At the end of this meeting, I will have discharged my final duty as president and CEO of PLDT I’ve asked Al Panlilio to succeed me in this position. My first words would be to declare my support to him.
This decision is made less difficult by the knowledge that Al, with his long experience with PLDT and his competent qualities, would be able to take my place forthwith, without interruption or detriment to the progress of PLDT.
Indeed, there are moments in the lives of corporations, and even in our own lives, where change becomes appropriate, even inevitable.
I now lay down my charge. I will continue to be your chairman and, as such I will always follow the affairs and fortunes of our company with profound interest. If I can be of service to Al and his team at any time, I shall not fail to help.
THE FUTURE — EXPECTATIONS
In the past 23 years, I’ve seen firsthand the ordeals and triumphs of this company.
The P40-billion debt re-structuring of Piltel in 1999, PLDT’s liquidity issues in 2001 exacerbated by the Sept. 11 terrorist attack on the Twin Towers in New York; our acquisition of Sun Cellular in 2011; our loss of leadership in the wireless business starting 2015 — these are just some of the many consequential milestones of PLDT’s storied tapestry.

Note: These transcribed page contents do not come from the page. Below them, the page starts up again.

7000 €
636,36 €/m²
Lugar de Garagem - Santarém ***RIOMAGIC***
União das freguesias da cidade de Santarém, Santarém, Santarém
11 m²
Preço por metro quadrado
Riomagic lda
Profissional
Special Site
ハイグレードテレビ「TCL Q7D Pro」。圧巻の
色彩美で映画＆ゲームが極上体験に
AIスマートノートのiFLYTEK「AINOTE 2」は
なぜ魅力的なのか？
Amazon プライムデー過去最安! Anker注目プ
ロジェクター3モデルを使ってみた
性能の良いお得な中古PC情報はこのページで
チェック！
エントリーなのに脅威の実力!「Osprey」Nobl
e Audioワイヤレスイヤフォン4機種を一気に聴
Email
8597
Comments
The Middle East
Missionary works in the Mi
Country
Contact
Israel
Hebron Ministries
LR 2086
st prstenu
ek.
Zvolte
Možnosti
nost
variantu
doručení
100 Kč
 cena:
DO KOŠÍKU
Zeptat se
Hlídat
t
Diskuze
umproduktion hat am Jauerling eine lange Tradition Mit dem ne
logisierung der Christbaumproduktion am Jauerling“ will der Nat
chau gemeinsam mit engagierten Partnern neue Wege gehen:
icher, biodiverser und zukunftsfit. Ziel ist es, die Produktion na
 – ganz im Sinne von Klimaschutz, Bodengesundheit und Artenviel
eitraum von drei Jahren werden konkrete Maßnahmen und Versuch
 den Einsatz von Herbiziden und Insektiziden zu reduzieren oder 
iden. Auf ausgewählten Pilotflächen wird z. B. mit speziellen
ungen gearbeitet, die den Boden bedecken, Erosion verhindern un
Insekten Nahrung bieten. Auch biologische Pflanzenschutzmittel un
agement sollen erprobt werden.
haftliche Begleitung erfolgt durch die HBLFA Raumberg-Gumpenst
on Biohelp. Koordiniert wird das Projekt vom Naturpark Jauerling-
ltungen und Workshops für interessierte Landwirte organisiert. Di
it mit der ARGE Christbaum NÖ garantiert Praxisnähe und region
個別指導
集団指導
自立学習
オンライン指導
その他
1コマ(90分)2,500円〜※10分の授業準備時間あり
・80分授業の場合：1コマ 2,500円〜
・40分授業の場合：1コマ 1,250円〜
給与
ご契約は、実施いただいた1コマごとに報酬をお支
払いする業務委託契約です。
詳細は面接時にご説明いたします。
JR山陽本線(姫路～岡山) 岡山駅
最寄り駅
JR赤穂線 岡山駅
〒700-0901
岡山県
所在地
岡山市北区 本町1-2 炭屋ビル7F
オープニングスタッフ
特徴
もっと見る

We’ve seen them all — and prevailed.
So let me say this to conclude — it has been an unparalleled privilege to have served you and this company as your CEO. It has indeed been a remarkable walk with destiny.
Let us therefore confidently face the future as we did the past— resolute to do our duty well, resolute to uphold our values by deed and by word, resolute to attain our highest goals.
I look forward to a great future for PLDT — where our accomplishments will match our service, our passion with our purpose.
I look forward to a PLDT dauntless in facing crises of the worst kind as we did with COVID, fearless in embracing opportunities for innovation or expansion — resolute in preserving the ground we have retaken: never again shall we yield.
I look forward to a PLDT which earns the respect of its peers in business, the keen interest of investors, and the patronage of our customers and communities.
In closing, I wish all of you to be safe and well. In next year’s annual meeting, I hope we can all be together in one place in person. May God bless PLDT. May God bless our country.